=== Begin Enclosure ===

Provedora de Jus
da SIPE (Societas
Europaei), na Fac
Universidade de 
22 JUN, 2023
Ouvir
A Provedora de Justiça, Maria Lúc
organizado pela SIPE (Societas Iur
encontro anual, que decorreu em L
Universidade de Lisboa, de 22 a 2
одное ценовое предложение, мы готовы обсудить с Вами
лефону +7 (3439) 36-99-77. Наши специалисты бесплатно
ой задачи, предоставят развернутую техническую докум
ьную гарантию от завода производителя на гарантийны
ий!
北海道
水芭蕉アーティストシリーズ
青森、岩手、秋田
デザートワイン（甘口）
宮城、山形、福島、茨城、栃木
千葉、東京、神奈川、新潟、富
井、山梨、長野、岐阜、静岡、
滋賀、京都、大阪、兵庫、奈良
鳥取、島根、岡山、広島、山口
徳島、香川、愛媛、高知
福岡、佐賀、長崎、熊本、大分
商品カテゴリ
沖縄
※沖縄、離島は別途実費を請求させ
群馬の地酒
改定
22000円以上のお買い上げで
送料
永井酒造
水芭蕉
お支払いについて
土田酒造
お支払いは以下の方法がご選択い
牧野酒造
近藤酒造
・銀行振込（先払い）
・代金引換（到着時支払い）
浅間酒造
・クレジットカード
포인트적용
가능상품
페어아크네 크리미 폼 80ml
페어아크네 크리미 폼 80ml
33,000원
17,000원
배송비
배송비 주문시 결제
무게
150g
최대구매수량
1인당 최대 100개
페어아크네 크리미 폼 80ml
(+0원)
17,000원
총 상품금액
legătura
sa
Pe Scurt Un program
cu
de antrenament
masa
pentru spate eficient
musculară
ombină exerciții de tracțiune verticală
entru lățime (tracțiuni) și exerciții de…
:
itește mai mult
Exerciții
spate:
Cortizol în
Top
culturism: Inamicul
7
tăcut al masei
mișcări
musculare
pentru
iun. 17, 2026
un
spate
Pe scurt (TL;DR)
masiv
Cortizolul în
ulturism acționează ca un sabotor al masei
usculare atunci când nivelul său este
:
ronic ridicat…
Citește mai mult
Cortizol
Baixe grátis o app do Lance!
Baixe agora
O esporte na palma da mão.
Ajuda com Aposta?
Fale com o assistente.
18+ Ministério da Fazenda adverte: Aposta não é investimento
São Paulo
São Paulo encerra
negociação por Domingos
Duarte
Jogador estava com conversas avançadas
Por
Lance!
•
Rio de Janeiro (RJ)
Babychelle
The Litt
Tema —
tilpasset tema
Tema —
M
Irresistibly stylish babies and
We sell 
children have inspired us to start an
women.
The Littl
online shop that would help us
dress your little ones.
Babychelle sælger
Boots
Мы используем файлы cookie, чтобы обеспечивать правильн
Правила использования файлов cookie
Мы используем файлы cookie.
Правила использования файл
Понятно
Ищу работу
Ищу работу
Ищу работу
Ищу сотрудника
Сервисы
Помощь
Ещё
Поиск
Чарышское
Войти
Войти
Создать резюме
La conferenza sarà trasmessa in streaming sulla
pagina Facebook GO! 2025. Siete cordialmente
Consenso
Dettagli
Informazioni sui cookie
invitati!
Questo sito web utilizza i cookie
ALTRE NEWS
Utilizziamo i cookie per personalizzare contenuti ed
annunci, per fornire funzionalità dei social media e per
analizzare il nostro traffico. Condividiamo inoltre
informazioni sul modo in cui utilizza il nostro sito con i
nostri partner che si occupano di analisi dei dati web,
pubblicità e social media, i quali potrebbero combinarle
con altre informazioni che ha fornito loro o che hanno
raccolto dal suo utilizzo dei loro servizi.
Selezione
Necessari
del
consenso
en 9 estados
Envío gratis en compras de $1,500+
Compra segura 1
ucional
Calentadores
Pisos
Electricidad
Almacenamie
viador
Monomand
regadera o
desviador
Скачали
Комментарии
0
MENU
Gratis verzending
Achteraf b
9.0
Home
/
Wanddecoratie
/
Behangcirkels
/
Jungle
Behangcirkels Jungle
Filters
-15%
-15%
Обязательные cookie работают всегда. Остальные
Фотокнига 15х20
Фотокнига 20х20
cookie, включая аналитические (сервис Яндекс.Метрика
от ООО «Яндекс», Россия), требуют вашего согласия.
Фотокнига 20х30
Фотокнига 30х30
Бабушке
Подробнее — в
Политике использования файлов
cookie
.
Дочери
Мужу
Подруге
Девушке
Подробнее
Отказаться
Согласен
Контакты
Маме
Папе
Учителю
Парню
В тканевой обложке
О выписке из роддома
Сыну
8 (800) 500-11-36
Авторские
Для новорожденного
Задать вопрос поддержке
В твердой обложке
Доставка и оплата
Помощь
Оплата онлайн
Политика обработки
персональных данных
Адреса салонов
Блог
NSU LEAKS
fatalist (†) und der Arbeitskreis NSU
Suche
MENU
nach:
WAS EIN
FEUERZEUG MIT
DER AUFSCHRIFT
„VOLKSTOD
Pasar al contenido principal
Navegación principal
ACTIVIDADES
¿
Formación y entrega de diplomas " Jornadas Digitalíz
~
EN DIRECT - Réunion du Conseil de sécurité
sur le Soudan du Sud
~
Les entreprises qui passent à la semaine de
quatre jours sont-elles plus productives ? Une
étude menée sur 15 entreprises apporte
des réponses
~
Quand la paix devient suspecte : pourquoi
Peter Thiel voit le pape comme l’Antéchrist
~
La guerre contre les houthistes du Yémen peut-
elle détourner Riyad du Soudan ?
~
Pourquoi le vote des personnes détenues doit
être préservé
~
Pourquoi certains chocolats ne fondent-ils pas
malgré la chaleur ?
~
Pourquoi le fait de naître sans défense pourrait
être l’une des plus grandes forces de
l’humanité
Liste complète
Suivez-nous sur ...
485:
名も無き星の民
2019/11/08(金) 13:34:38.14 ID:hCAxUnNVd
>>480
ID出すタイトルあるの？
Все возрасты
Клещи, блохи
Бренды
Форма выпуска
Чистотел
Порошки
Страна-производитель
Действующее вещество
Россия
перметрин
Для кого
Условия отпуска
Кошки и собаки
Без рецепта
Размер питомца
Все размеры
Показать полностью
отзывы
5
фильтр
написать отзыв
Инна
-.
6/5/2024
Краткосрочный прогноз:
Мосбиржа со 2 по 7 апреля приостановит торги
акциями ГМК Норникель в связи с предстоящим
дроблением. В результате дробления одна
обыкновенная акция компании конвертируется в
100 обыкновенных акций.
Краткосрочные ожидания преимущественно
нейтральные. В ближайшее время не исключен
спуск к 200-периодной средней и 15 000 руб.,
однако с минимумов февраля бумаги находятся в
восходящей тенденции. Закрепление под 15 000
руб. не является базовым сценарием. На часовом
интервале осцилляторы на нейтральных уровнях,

=== End Enclosure ===

» Work request: Arrange all of the lines above as a Markdown table with two columns, "Row" and "Line," giving each line its own numbered row and leaving out any blank lines.

» Task answer:
| Row | Line |
|---|---|
| 1 | Provedora de Jus |
| 2 | da SIPE (Societas |
| 3 | Europaei), na Fac |
| 4 | Universidade de  |
| 5 | 22 JUN, 2023 |
| 6 | Ouvir |
| 7 | A Provedora de Justiça, Maria Lúc |
| 8 | organizado pela SIPE (Societas Iur |
| 9 | encontro anual, que decorreu em L |
| 10 | Universidade de Lisboa, de 22 a 2 |
| 11 | одное ценовое предложение, мы готовы обсудить с Вами |
| 12 | лефону +7 (3439) 36-99-77. Наши специалисты бесплатно |
| 13 | ой задачи, предоставят развернутую техническую докум |
| 14 | ьную гарантию от завода производителя на гарантийны |
| 15 | ий! |
| 16 | 北海道 |
| 17 | 水芭蕉アーティストシリーズ |
| 18 | 青森、岩手、秋田 |
| 19 | デザートワイン（甘口） |
| 20 | 宮城、山形、福島、茨城、栃木 |
| 21 | 千葉、東京、神奈川、新潟、富 |
| 22 | 井、山梨、長野、岐阜、静岡、 |
| 23 | 滋賀、京都、大阪、兵庫、奈良 |
| 24 | 鳥取、島根、岡山、広島、山口 |
| 25 | 徳島、香川、愛媛、高知 |
| 26 | 福岡、佐賀、長崎、熊本、大分 |
| 27 | 商品カテゴリ |
| 28 | 沖縄 |
| 29 | ※沖縄、離島は別途実費を請求させ |
| 30 | 群馬の地酒 |
| 31 | 改定 |
| 32 | 22000円以上のお買い上げで |
| 33 | 送料 |
| 34 | 永井酒造 |
| 35 | 水芭蕉 |
| 36 | お支払いについて |
| 37 | 土田酒造 |
| 38 | お支払いは以下の方法がご選択い |
| 39 | 牧野酒造 |
| 40 | 近藤酒造 |
| 41 | ・銀行振込（先払い） |
| 42 | ・代金引換（到着時支払い） |
| 43 | 浅間酒造 |
| 44 | ・クレジットカード |
| 45 | 포인트적용 |
| 46 | 가능상품 |
| 47 | 페어아크네 크리미 폼 80ml |
| 48 | 페어아크네 크리미 폼 80ml |
| 49 | 33,000원 |
| 50 | 17,000원 |
| 51 | 배송비 |
| 52 | 배송비 주문시 결제 |
| 53 | 무게 |
| 54 | 150g |
| 55 | 최대구매수량 |
| 56 | 1인당 최대 100개 |
| 57 | 페어아크네 크리미 폼 80ml |
| 58 | (+0원) |
| 59 | 17,000원 |
| 60 | 총 상품금액 |
| 61 | legătura |
| 62 | sa |
| 63 | Pe Scurt Un program |
| 64 | cu |
| 65 | de antrenament |
| 66 | masa |
| 67 | pentru spate eficient |
| 68 | musculară |
| 69 | ombină exerciții de tracțiune verticală |
| 70 | entru lățime (tracțiuni) și exerciții de… |
| 71 | : |
| 72 | itește mai mult |
| 73 | Exerciții |
| 74 | spate: |
| 75 | Cortizol în |
| 76 | Top |
| 77 | culturism: Inamicul |
| 78 | 7 |
| 79 | tăcut al masei |
| 80 | mișcări |
| 81 | musculare |
| 82 | pentru |
| 83 | iun. 17, 2026 |
| 84 | un |
| 85 | spate |
| 86 | Pe scurt (TL;DR) |
| 87 | masiv |
| 88 | Cortizolul în |
| 89 | ulturism acționează ca un sabotor al masei |
| 90 | usculare atunci când nivelul său este |
| 91 | : |
| 92 | ronic ridicat… |
| 93 | Citește mai mult |
| 94 | Cortizol |
| 95 | Baixe grátis o app do Lance! |
| 96 | Baixe agora |
| 97 | O esporte na palma da mão. |
| 98 | Ajuda com Aposta? |
| 99 | Fale com o assistente. |
| 100 | 18+ Ministério da Fazenda adverte: Aposta não é investimento |
| 101 | São Paulo |
| 102 | São Paulo encerra |
| 103 | negociação por Domingos |
| 104 | Duarte |
| 105 | Jogador estava com conversas avançadas |
| 106 | Por |
| 107 | Lance! |
| 108 | • |
| 109 | Rio de Janeiro (RJ) |
| 110 | Babychelle |
| 111 | The Litt |
| 112 | Tema — |
| 113 | tilpasset tema |
| 114 | Tema — |
| 115 | M |
| 116 | Irresistibly stylish babies and |
| 117 | We sell  |
| 118 | children have inspired us to start an |
| 119 | women. |
| 120 | The Littl |
| 121 | online shop that would help us |
| 122 | dress your little ones. |
| 123 | Babychelle sælger |
| 124 | Boots |
| 125 | Мы используем файлы cookie, чтобы обеспечивать правильн |
| 126 | Правила использования файлов cookie |
| 127 | Мы используем файлы cookie. |
| 128 | Правила использования файл |
| 129 | Понятно |
| 130 | Ищу работу |
| 131 | Ищу работу |
| 132 | Ищу работу |
| 133 | Ищу сотрудника |
| 134 | Сервисы |
| 135 | Помощь |
| 136 | Ещё |
| 137 | Поиск |
| 138 | Чарышское |
| 139 | Войти |
| 140 | Войти |
| 141 | Создать резюме |
| 142 | La conferenza sarà trasmessa in streaming sulla |
| 143 | pagina Facebook GO! 2025. Siete cordialmente |
| 144 | Consenso |
| 145 | Dettagli |
| 146 | Informazioni sui cookie |
| 147 | invitati! |
| 148 | Questo sito web utilizza i cookie |
| 149 | ALTRE NEWS |
| 150 | Utilizziamo i cookie per personalizzare contenuti ed |
| 151 | annunci, per fornire funzionalità dei social media e per |
| 152 | analizzare il nostro traffico. Condividiamo inoltre |
| 153 | informazioni sul modo in cui utilizza il nostro sito con i |
| 154 | nostri partner che si occupano di analisi dei dati web, |
| 155 | pubblicità e social media, i quali potrebbero combinarle |
| 156 | con altre informazioni che ha fornito loro o che hanno |
| 157 | raccolto dal suo utilizzo dei loro servizi. |
| 158 | Selezione |
| 159 | Necessari |
| 160 | del |
| 161 | consenso |
| 162 | en 9 estados |
| 163 | Envío gratis en compras de $1,500+ |
| 164 | Compra segura 1 |
| 165 | ucional |
| 166 | Calentadores |
| 167 | Pisos |
| 168 | Electricidad |
| 169 | Almacenamie |
| 170 | viador |
| 171 | Monomand |
| 172 | regadera o |
| 173 | desviador |
| 174 | Скачали |
| 175 | Комментарии |
| 176 | 0 |
| 177 | MENU |
| 178 | Gratis verzending |
| 179 | Achteraf b |
| 180 | 9.0 |
| 181 | Home |
| 182 | / |
| 183 | Wanddecoratie |
| 184 | / |
| 185 | Behangcirkels |
| 186 | / |
| 187 | Jungle |
| 188 | Behangcirkels Jungle |
| 189 | Filters |
| 190 | -15% |
| 191 | -15% |
| 192 | Обязательные cookie работают всегда. Остальные |
| 193 | Фотокнига 15х20 |
| 194 | Фотокнига 20х20 |
| 195 | cookie, включая аналитические (сервис Яндекс.Метрика |
| 196 | от ООО «Яндекс», Россия), требуют вашего согласия. |
| 197 | Фотокнига 20х30 |
| 198 | Фотокнига 30х30 |
| 199 | Бабушке |
| 200 | Подробнее — в |
| 201 | Политике использования файлов |
| 202 | cookie |
| 203 | . |
| 204 | Дочери |
| 205 | Мужу |
| 206 | Подруге |
| 207 | Девушке |
| 208 | Подробнее |
| 209 | Отказаться |
| 210 | Согласен |
| 211 | Контакты |
| 212 | Маме |
| 213 | Папе |
| 214 | Учителю |
| 215 | Парню |
| 216 | В тканевой обложке |
| 217 | О выписке из роддома |
| 218 | Сыну |
| 219 | 8 (800) 500-11-36 |
| 220 | Авторские |
| 221 | Для новорожденного |
| 222 | Задать вопрос поддержке |
| 223 | В твердой обложке |
| 224 | Доставка и оплата |
| 225 | Помощь |
| 226 | Оплата онлайн |
| 227 | Политика обработки |
| 228 | персональных данных |
| 229 | Адреса салонов |
| 230 | Блог |
| 231 | NSU LEAKS |
| 232 | fatalist (†) und der Arbeitskreis NSU |
| 233 | Suche |
| 234 | MENU |
| 235 | nach: |
| 236 | WAS EIN |
| 237 | FEUERZEUG MIT |
| 238 | DER AUFSCHRIFT |
| 239 | „VOLKSTOD |
| 240 | Pasar al contenido principal |
| 241 | Navegación principal |
| 242 | ACTIVIDADES |
| 243 | ¿ |
| 244 | Formación y entrega de diplomas " Jornadas Digitalíz |
| 245 | ~ |
| 246 | EN DIRECT - Réunion du Conseil de sécurité |
| 247 | sur le Soudan du Sud |
| 248 | ~ |
| 249 | Les entreprises qui passent à la semaine de |
| 250 | quatre jours sont-elles plus productives ? Une |
| 251 | étude menée sur 15 entreprises apporte |
| 252 | des réponses |
| 253 | ~ |
| 254 | Quand la paix devient suspecte : pourquoi |
| 255 | Peter Thiel voit le pape comme l’Antéchrist |
| 256 | ~ |
| 257 | La guerre contre les houthistes du Yémen peut- |
| 258 | elle détourner Riyad du Soudan ? |
| 259 | ~ |
| 260 | Pourquoi le vote des personnes détenues doit |
| 261 | être préservé |
| 262 | ~ |
| 263 | Pourquoi certains chocolats ne fondent-ils pas |
| 264 | malgré la chaleur ? |
| 265 | ~ |
| 266 | Pourquoi le fait de naître sans défense pourrait |
| 267 | être l’une des plus grandes forces de |
| 268 | l’humanité |
| 269 | Liste complète |
| 270 | Suivez-nous sur ... |
| 271 | 485: |
| 272 | 名も無き星の民 |
| 273 | 2019/11/08(金) 13:34:38.14 ID:hCAxUnNVd |
| 274 | >>480 |
| 275 | ID出すタイトルあるの？ |
| 276 | Все возрасты |
| 277 | Клещи, блохи |
| 278 | Бренды |
| 279 | Форма выпуска |
| 280 | Чистотел |
| 281 | Порошки |
| 282 | Страна-производитель |
| 283 | Действующее вещество |
| 284 | Россия |
| 285 | перметрин |
| 286 | Для кого |
| 287 | Условия отпуска |
| 288 | Кошки и собаки |
| 289 | Без рецепта |
| 290 | Размер питомца |
| 291 | Все размеры |
| 292 | Показать полностью |
| 293 | отзывы |
| 294 | 5 |
| 295 | фильтр |
| 296 | написать отзыв |
| 297 | Инна |
| 298 | -. |
| 299 | 6/5/2024 |
| 300 | Краткосрочный прогноз: |
| 301 | Мосбиржа со 2 по 7 апреля приостановит торги |
| 302 | акциями ГМК Норникель в связи с предстоящим |
| 303 | дроблением. В результате дробления одна |
| 304 | обыкновенная акция компании конвертируется в |
| 305 | 100 обыкновенных акций. |
| 306 | Краткосрочные ожидания преимущественно |
| 307 | нейтральные. В ближайшее время не исключен |
| 308 | спуск к 200-периодной средней и 15 000 руб., |
| 309 | однако с минимумов февраля бумаги находятся в |
| 310 | восходящей тенденции. Закрепление под 15 000 |
| 311 | руб. не является базовым сценарием. На часовом |
| 312 | интервале осцилляторы на нейтральных уровнях, |